• **Required action**
In full and unchanged, set down the entries that follow, with no images.

::::::

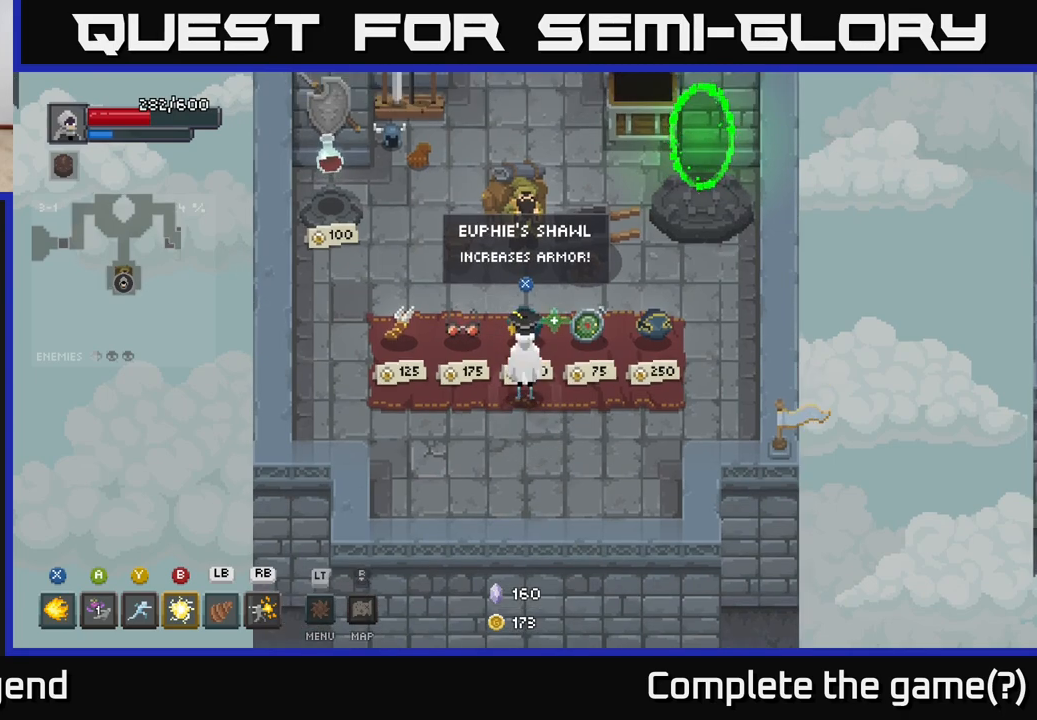
{"buttons": [], "left_stick": "center", "right_stick": "center", "events": []}
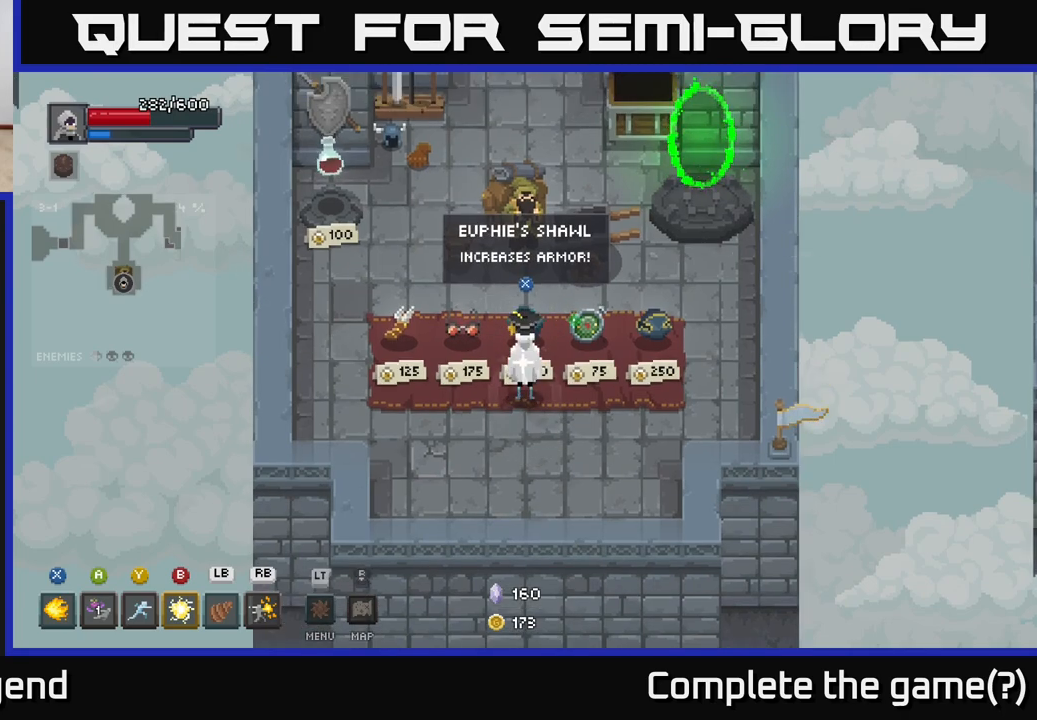
{"buttons": [], "left_stick": "center", "right_stick": "center", "events": []}
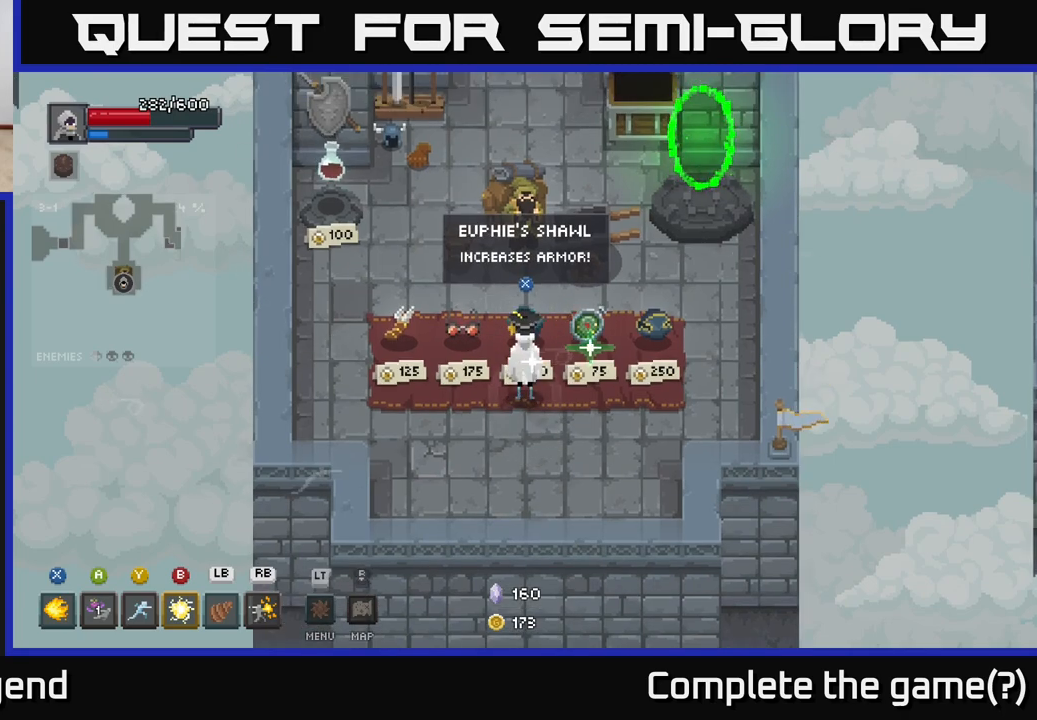
{"buttons": [], "left_stick": "center", "right_stick": "center", "events": [[233, "left_stick", "right"], [433, "left_stick", "center"]]}
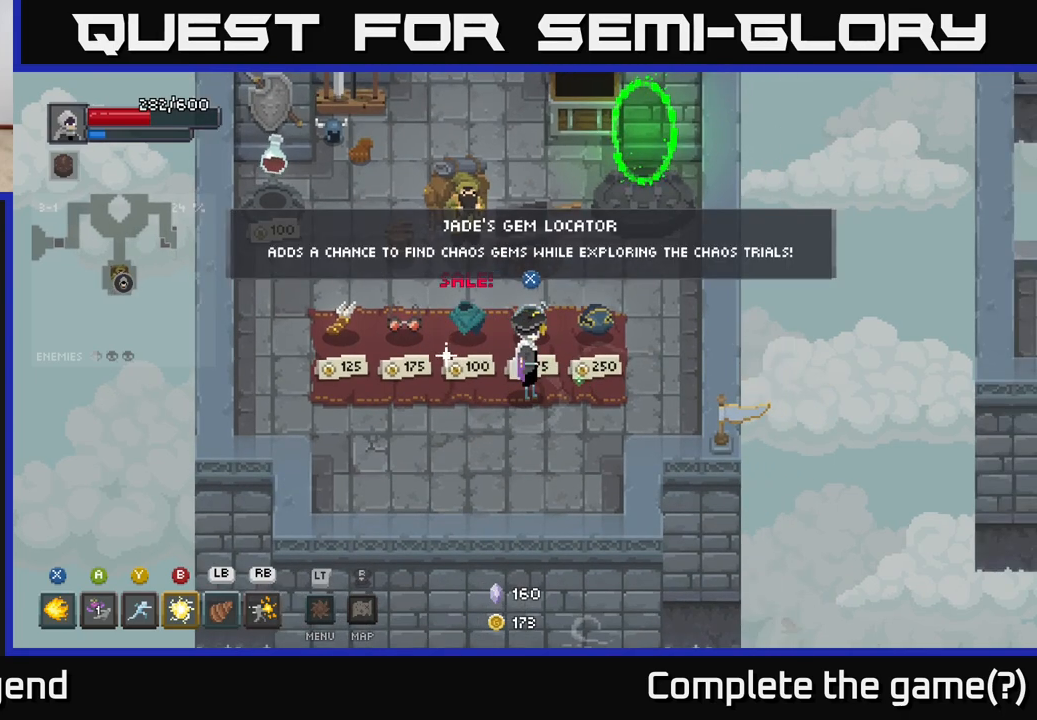
{"buttons": [], "left_stick": "center", "right_stick": "center", "events": []}
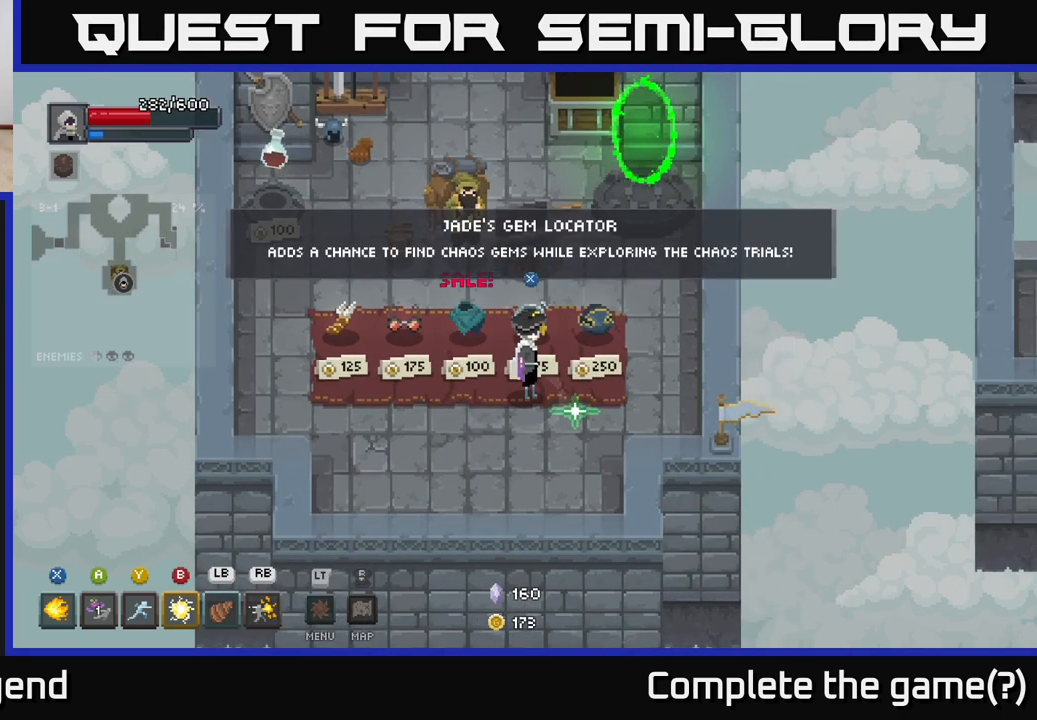
{"buttons": [], "left_stick": "center", "right_stick": "center", "events": []}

::::::

• **Answer area**
{"buttons": [], "left_stick": "center", "right_stick": "center", "events": []}
{"buttons": [], "left_stick": "center", "right_stick": "center", "events": []}
{"buttons": [], "left_stick": "center", "right_stick": "center", "events": [[233, "left_stick", "right"], [433, "left_stick", "center"]]}
{"buttons": [], "left_stick": "center", "right_stick": "center", "events": []}
{"buttons": [], "left_stick": "center", "right_stick": "center", "events": []}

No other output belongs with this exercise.